= Leodes =

Character in the Odyssey

In the Odyssey, Leodes, Leiodes or Liodes (/liˈoʊdiːz/; Λειώδης) was an Ithacan diviner and a minor suitor of Penelope. He had darkly predicted that Odysseus would return to avenge the suitors' abuse of hospitality.

== Family ==
Leodes was the son of Oenops.

== Mythology ==
As the sacrificial priest to the suitors, Leodes hated the evil deeds of the suitors and was indignant with the others. He was the first to test Odysseus' bow of which he said would break the heart and be the death of many. Leodes was the last person whom Odysseus killed in his homecoming rampage, decapitated while pleading for his life:

Leodes rushed in and caught the knees of Odysseus,
and spoke to him in winged words and supplication:

'I am at your knees, Odysseus. Respect me, have mercy;

for I claim that never in your halls did I say or do anything

wrong to any one of the women, but always was trying

to stop any one of the other suitors who acted in that way.

But they would not listen to me and keep their hands off evil.

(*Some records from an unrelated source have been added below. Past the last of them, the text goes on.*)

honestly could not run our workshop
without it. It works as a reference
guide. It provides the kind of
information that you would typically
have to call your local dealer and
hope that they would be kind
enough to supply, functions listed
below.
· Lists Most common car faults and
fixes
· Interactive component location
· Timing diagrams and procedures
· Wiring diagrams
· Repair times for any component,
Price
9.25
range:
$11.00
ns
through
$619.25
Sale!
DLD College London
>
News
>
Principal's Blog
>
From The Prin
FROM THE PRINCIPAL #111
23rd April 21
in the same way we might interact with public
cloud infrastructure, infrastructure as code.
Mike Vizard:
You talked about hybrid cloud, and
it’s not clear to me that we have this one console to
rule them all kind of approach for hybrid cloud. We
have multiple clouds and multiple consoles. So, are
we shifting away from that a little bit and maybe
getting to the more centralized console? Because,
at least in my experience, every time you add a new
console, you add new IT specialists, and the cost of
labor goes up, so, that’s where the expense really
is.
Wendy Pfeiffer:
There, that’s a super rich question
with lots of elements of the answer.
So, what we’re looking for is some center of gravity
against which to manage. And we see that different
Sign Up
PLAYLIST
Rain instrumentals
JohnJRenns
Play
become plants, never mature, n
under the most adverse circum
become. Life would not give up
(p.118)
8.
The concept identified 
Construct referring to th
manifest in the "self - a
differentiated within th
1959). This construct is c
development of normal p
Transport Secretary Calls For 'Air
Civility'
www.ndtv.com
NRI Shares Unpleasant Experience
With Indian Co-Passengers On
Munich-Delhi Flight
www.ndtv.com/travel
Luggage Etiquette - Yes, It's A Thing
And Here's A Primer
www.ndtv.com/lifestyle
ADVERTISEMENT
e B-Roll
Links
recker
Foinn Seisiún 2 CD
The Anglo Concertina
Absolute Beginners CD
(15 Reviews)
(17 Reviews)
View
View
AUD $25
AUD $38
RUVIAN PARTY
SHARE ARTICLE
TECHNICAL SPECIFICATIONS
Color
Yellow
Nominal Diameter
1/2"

So by their own recklessness they have found a shameful

death, but I was their diviner, and I did nothing;

but I must fall, since there is no gratitude for past favors.'

Then looking darkly at him spoke resourceful Odysseus:

'If you claim to be the diviner among these people,

many a time you must have prayed in my palace, asking

that the completion of my sweet homecoming be far off

from me, that my dear wife would go off with you, and bear you

children. So you cannot escape from sorry destruction.'

So he spoke, and in his heavy hand caught up a sword

that was lying there on the ground where Agelaos had dropped it

when he was killed. With this he cut through the neck at the middle,

and the head of Leodes dropped in the dust while he was still speaking.